Proposal for Phase 2
WP 3: Networking and Digitisation
Deliverable 3.5


Version : 1
Date : Sept. 18th, 1997
Author : OEAW-WAD
Confidentiality : Public
Status : final


Table of Contents:


1. Analog Media containing music information

Harmonica Phase 1 has been successful in identifying music information content related document carriers and formats; the examination of relevant music information volumes based on a questionnaire has provided the following main results:  Harmonica Phase 2 should cover the following tasks:

2. Digitisation

Harmonica Phase 1 has identified a vast variety of sampling rates, file formats and resolution levels in use, depending on hard- and software characteristics abroad. Standardisation of sound file formats is on the way as "The Broadcast Wave Format" for audio, drafted by EBU (1996). This type of file is specified in the Microsoft "Resource Interchange Format" (RIFF) and is appropriate for uncompressed sound. As has been expressed in the name of the draft already, it is intended as a broadcast format and not as a standard of many sound studio production formats, nor as a music sound archive format, which may be different in many characteristics. It is also not forseen to replace the generally accepted digital sound transmission file format AES/EBU. Standardisation of image file formats (moving and still images) is even less effective. To some extent, several graphic file formats are interchangeable with little or no loss of picture quality, provided the data compression algorithms applied are code regenerating. Standardised digital-image, digital-text, digital-sound/video/image filenames have to be assigned as a part of the initial digitisation process. Certain arrangements of directories and subdirectories have to follow the specifications of the libraries, faciliating future access to images, sound and text. This task should be performed quite ahead of digital conversion starts. Scanning and digitisation Logs should include all relevant data of the transfer process (transfer protocol). Problems, irregularities, filter characteristics, reproduction devices, scanning machines etc. should be listed, file by file or section by section. Anomalies of the digitisation procedure or exceptions due to document characteristics (extremly reduced signal to noise ratios, missing parts etc.) should also be available in machine-readable form.
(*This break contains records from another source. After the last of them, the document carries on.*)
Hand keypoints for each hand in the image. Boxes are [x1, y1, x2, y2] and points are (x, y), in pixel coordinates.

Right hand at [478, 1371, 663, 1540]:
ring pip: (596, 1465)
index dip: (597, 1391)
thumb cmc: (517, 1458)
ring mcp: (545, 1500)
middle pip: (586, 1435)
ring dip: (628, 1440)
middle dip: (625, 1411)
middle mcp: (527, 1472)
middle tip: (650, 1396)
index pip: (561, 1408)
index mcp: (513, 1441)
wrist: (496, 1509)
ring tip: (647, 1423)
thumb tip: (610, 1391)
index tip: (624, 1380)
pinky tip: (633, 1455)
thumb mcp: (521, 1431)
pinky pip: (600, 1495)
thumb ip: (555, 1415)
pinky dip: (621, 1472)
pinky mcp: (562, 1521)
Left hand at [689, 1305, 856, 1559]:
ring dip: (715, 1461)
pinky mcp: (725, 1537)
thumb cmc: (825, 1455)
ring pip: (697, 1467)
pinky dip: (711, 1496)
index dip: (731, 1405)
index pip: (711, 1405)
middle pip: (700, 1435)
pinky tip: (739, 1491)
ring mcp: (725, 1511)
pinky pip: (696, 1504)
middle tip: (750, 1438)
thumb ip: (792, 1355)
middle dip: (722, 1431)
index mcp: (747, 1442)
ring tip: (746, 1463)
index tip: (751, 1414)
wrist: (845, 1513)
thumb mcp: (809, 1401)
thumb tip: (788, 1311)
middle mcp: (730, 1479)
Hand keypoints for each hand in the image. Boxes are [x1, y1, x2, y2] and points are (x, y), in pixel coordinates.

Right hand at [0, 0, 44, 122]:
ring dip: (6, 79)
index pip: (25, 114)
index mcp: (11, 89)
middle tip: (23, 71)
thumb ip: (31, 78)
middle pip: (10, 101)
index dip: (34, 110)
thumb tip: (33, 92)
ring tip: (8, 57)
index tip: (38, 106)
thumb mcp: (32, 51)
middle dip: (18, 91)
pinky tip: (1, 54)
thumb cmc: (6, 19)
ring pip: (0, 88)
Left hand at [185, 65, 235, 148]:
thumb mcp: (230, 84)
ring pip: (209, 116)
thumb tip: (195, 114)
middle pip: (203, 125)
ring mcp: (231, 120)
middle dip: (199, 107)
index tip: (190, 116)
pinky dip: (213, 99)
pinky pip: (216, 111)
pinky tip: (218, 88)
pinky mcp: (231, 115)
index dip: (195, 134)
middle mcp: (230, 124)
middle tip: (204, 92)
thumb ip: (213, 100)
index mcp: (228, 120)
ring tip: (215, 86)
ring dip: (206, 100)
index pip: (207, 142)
Quality control has to guarantee that the requirements for delivery and accuracy of the digitisation procedure have been met. Quality control includes the sound- and image quality, the document integrity, the completeness of the transfer etc. When text conversion is applied, a level of accuracy (99%?) has to be stated.

3. Metadata

Metadata may include full encoding of converted texts, usually with Standard Generalized Markup Language (SGML), structural elements, highlighted text, video and sound sequences etc., as well as technical data about the document type itself, its coding, size, usability and priority of access. Metadata can reflect highly structured information about the technical characteristics of a document and/or as an optimum, a perfect representation of the content (semantic retrieval). Automated indexing and metadata generation for music sound and video documents is still an issue of basic research.

4. Music sound- image, text archive systems

Automated backup systems and software are already available from several sources. Platforms usually supported are: Windows NT, NetWare, SunOS Solaris, AIX, HP-UX etc. Data backup utilities frequently are tailored for standalone servers only. Multiple server environments may become more and more important in library applications. High performance data storage products range up to several Petabytes using thousands of robotic controlled magnetic tape cassettes. Harmonica Phase 2 should address the usability of scalable solutions for libraries.

5. Networking

Networking in libraries can be seen as a threefold issue. (1) Libraries have to install their own infrastructure, typically a LAN with data acquisition workstations, servers and local storage devices. (2) Since libraries can use backup and storage capacities at remote computer centers, they need high speed data communication in a WAN-like environment. (3) Distribution of binary documents via global networks, as via online services and the internet incorporates tasks like catalogue search, listening (seeing) in advance, acquiring rights clearance, paying and downloading.

"Bringing the Search to the Net" involves the transition from document search to concept search via networks. Harmonica Phase 2 should address technical aspects of network installation as well as developments of new communication interfaces using www-downloadable Java applets. As one example Java/CORBA (Common Object Request Broker Architecture) provides advantages in higher flexibiltiy of the user interface implementation, automatic maintainability, easy server configuration and platform independent client handling.